*Task to carry out*
Your answer is a copy of every line in the records where "MyService" appears.

(Source texts of formatted documents)
--*--

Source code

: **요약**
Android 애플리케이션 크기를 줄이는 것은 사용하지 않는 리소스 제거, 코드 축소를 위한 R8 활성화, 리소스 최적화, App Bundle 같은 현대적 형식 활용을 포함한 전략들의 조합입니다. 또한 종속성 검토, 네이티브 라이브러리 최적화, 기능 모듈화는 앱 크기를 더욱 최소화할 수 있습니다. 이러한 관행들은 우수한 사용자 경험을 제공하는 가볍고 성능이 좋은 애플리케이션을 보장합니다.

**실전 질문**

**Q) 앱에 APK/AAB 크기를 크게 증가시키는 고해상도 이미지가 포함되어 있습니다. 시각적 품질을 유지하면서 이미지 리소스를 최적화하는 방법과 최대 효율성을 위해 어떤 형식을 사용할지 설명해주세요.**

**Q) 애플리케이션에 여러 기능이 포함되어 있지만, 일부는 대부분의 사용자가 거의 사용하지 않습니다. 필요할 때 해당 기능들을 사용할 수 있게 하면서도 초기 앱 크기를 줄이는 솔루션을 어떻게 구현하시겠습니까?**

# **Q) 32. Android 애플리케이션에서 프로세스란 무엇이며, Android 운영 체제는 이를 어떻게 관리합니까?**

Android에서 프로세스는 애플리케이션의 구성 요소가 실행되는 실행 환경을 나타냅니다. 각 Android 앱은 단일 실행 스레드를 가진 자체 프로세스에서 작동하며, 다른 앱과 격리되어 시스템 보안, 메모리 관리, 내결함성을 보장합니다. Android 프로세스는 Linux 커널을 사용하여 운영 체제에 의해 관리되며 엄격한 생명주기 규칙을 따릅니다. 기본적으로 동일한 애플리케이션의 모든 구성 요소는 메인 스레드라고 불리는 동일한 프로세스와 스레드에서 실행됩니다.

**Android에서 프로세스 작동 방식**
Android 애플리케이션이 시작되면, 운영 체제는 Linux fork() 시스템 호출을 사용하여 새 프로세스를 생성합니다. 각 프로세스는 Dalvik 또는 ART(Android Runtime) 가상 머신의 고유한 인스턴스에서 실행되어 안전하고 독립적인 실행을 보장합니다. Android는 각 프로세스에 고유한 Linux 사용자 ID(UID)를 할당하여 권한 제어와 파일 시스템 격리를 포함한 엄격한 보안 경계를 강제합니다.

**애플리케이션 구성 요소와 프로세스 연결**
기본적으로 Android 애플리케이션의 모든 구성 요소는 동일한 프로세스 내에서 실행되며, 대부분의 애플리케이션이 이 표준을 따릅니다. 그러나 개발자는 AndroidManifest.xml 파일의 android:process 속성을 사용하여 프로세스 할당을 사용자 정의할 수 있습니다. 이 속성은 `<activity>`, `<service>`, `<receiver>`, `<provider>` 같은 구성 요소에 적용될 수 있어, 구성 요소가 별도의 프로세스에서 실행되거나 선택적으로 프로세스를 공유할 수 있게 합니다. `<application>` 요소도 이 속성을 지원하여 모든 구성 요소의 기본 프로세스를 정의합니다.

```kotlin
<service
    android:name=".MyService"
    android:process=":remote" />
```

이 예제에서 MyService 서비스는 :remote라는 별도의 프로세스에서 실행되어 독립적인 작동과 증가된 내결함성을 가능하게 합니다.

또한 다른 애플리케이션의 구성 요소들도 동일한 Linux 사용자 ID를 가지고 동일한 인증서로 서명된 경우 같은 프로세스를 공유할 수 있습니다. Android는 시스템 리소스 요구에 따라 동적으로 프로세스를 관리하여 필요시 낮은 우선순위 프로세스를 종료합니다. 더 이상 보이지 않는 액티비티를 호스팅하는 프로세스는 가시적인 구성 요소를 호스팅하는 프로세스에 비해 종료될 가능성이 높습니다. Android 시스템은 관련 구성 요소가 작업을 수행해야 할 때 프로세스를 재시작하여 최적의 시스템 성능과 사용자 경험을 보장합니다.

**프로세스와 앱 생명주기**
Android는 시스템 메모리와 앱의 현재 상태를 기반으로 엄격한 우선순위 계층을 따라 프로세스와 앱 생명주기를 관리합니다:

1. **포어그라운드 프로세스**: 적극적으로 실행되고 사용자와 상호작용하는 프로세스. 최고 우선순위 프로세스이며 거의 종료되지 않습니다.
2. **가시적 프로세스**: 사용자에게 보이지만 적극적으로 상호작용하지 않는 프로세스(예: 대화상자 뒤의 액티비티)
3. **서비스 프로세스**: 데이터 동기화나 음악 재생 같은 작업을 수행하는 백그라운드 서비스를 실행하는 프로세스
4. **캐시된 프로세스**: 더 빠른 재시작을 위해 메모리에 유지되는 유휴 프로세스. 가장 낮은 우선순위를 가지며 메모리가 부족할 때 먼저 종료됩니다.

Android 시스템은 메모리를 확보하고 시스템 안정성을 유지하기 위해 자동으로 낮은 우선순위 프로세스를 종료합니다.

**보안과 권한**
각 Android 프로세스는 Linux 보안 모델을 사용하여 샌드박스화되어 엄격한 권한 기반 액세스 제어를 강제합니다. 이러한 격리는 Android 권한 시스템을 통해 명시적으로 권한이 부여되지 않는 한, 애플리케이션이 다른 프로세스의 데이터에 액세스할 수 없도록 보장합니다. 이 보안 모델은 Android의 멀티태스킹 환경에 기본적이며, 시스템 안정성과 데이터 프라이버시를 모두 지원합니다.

--*--

*Task response*
    android:name=".MyService"
이 예제에서 MyService 서비스는 :remote라는 별도의 프로세스에서 실행되어 독립적인 작동과 증가된 내결함성을 가능하게 합니다.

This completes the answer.